The young man went on: "How did you come to win the confidence of this rich patient?"

"By ordering him to drink a great deal of good wine." And he told a number of anecdotes about the Oriols. Moreover, he was distantly related to them, and had known them for a considerable time. The old fellow, the father, quite an original, was very proud of his wine; and above all he had one vine-garden, the produce of which was reserved for the use of the family, solely for the family and their guests. In certain years they happened to empty the casks filled with the growth of this aristocratic vineyard, but in other years they scarcely succeeded in doing so. About the month of May or June, when the father saw that it would be hard to drink all that was still left, he would proceed to encourage his big son, Colosse, and would repeat: "Come on, son, we must finish it." Then they would go on pouring down their throats pints of red wine from morning till night. Twenty times during every meal, the old chap would say in a grave tone, while he held the jug over his son's glass: "We must finish it." And, as all this liquor with its mixture of alcohol heated his blood and prevented him from sleeping, he would rise up in the middle of the night, draw on his breeches, light a lantern, wake up Colosse, and off they would go to the cellar, after snatching a crust of bread each out of the cupboard, in order to steep it in their glasses, filled up again and again out of the same cask.
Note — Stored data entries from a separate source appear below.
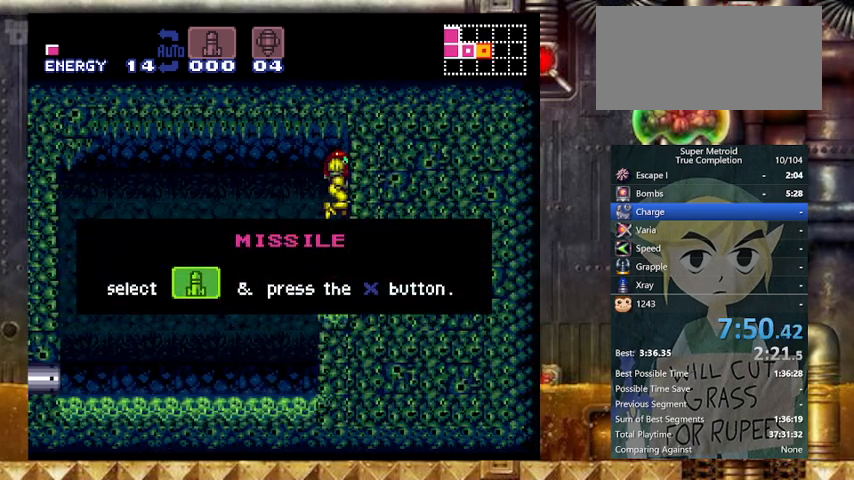
{"buttons": ["Y"], "events": [[67, "DPAD_RIGHT", "up"]]}
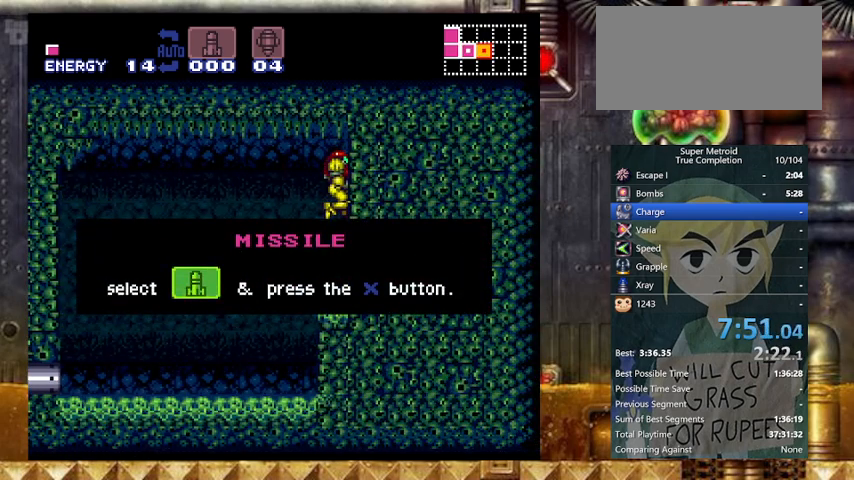
{"buttons": ["Y"], "events": []}
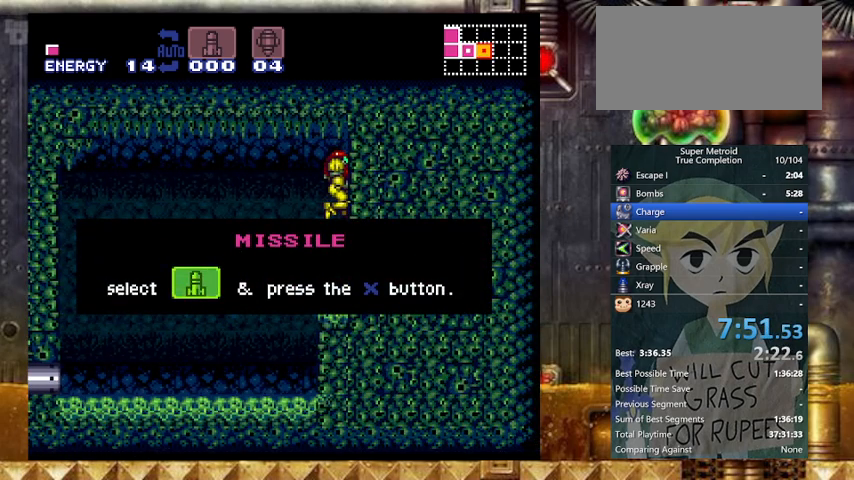
{"buttons": ["Y"], "events": []}
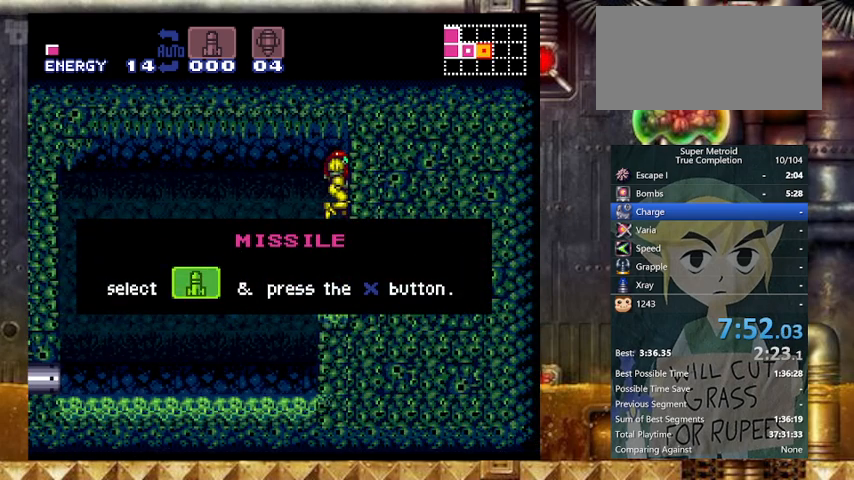
{"buttons": ["Y"], "events": []}
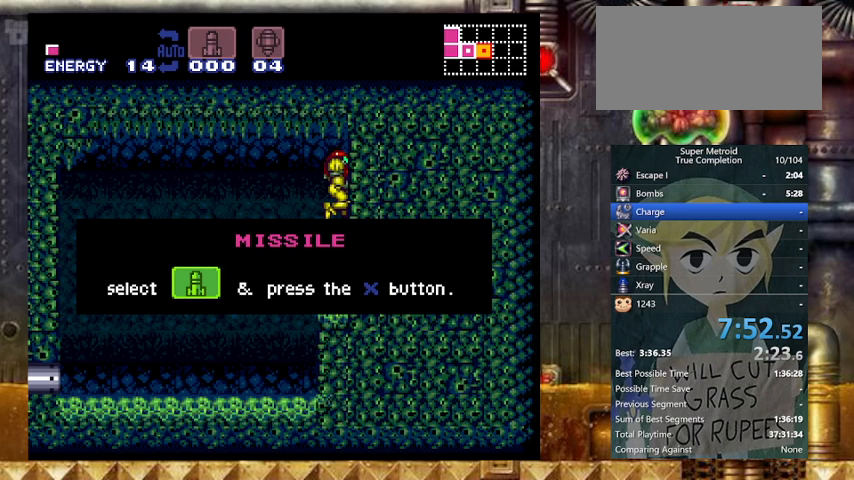
{"buttons": ["Y"], "events": []}
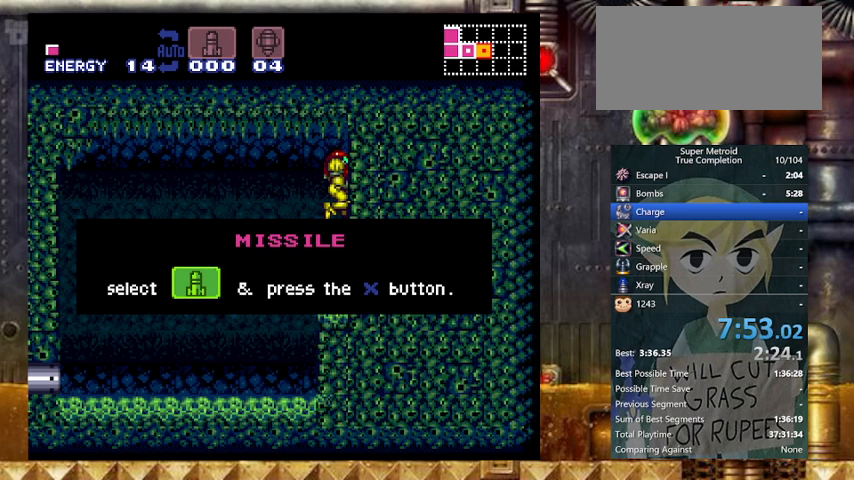
{"buttons": ["Y"], "events": []}
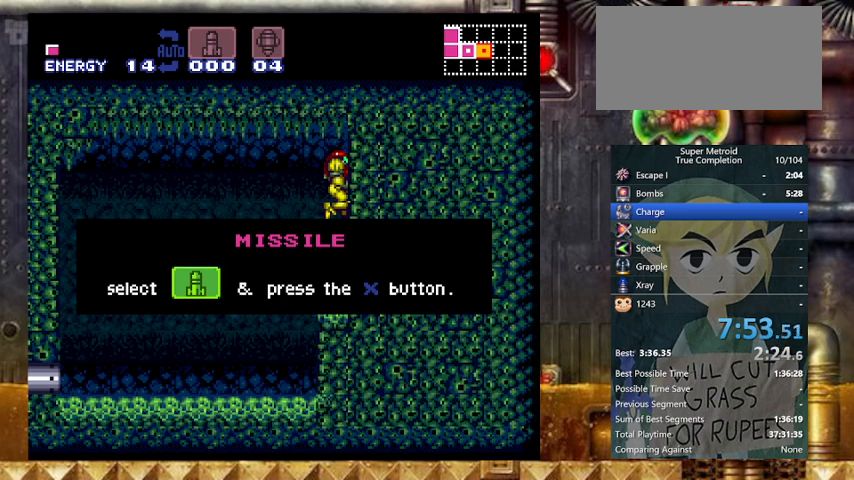
{"buttons": ["Y"], "events": []}
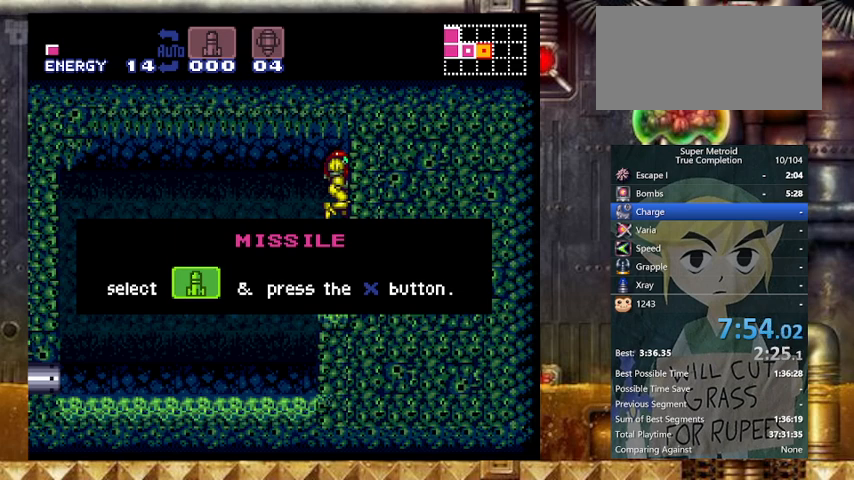
{"buttons": ["Y"], "events": []}
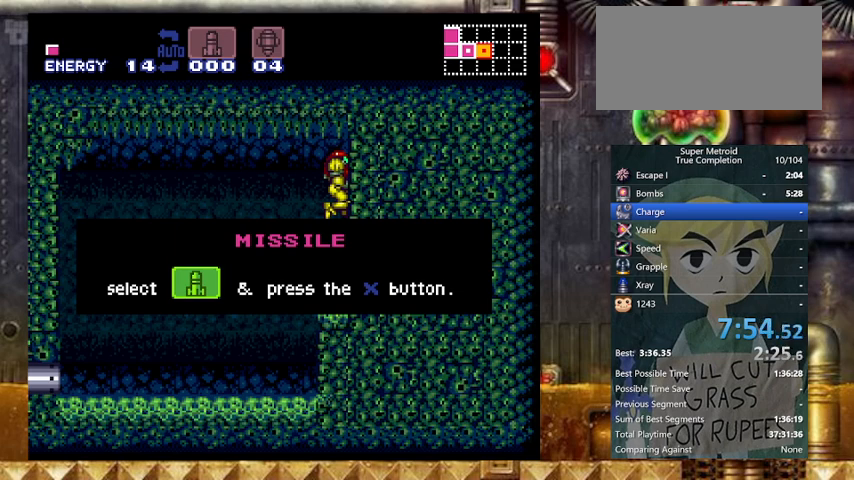
{"buttons": ["Y"], "events": []}
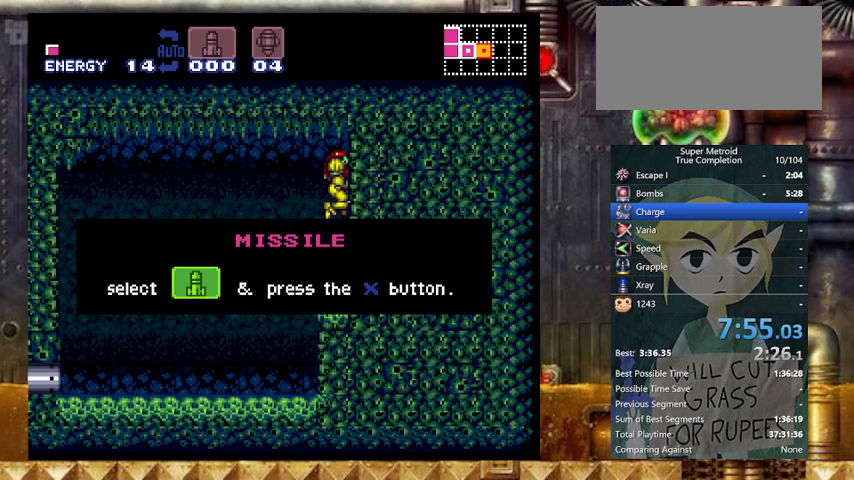
{"buttons": ["Y"], "events": []}
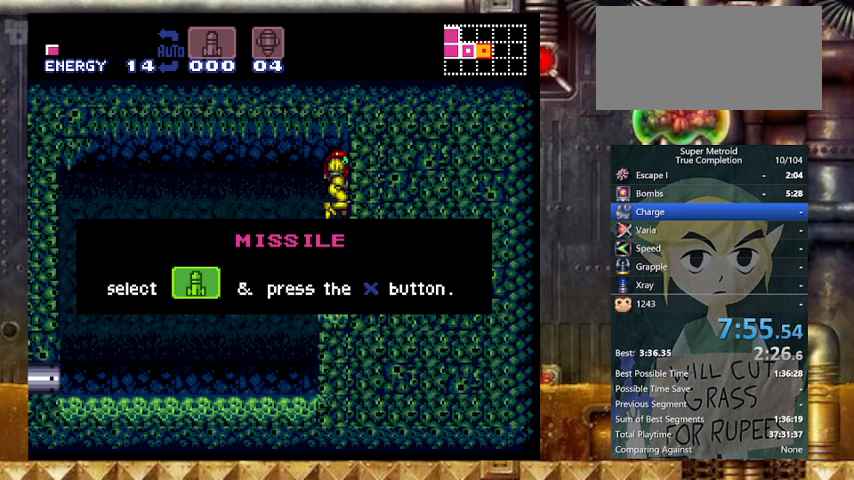
{"buttons": ["Y"], "events": []}
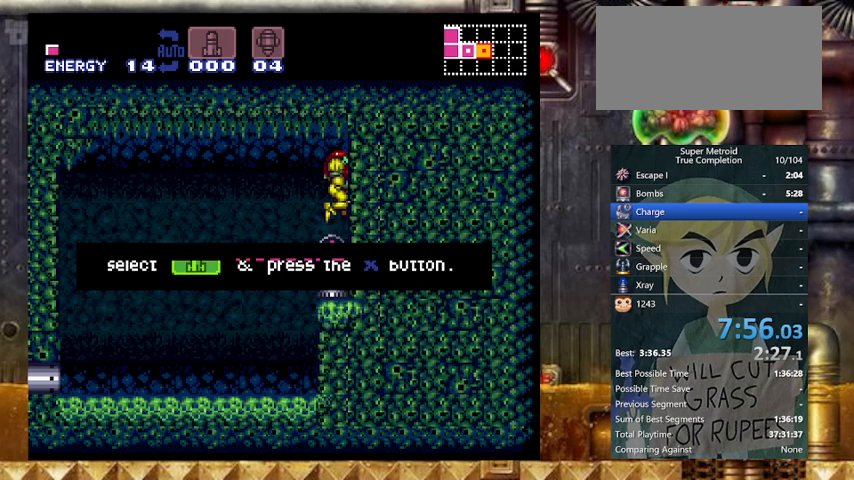
{"buttons": ["Y", "DPAD_DOWN"], "events": [[233, "DPAD_DOWN", "down"], [333, "DPAD_DOWN", "up"], [367, "DPAD_DOWN", "down"]]}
Then, when they had swallowed so much wine that they could feel it rolling about in their stomachs, the father would tap the resounding wood of the cask to find out whether the level of the liquor had gone down.

The Marquis asked: "Are these the same people that are working at the hillock?"

"Yes, yes, exactly."

Just at that moment the two men hurried off with giant strides from the rock charged with powder, and all the crowd that surrounded them down below began to run away like a retreating army. They fled in the direction of Riom and Enval, leaving behind them by itself the huge rock on the top of the hillock covered with thin grass and pebbles, for it divided the vineyard into two sections, and its immediate surroundings had not been grubbed up yet.

The crowd assembled on the slope above, now as dense as that below, waited in trembling expectancy; and the loud voice of Petrus Martel exclaimed:

"Attention! the fuse is lit!"

Christiane shivered at the thought of what was about to happen, but the doctor murmured behind her back:

"Ho! if they left there all the fuse I saw them buying, we'll have ten minutes of it!"

All eyes were fixed on the stone, and suddenly a dog, a little black dog, a kind of pug, was seen approaching it. He ran round it, began smelling, and no doubt, discovered a suspicious odor, for he commenced yelping as loudly as ever he could, his paws stiff, the hair on his back standing on end, his tail sticking out, and his ears erect.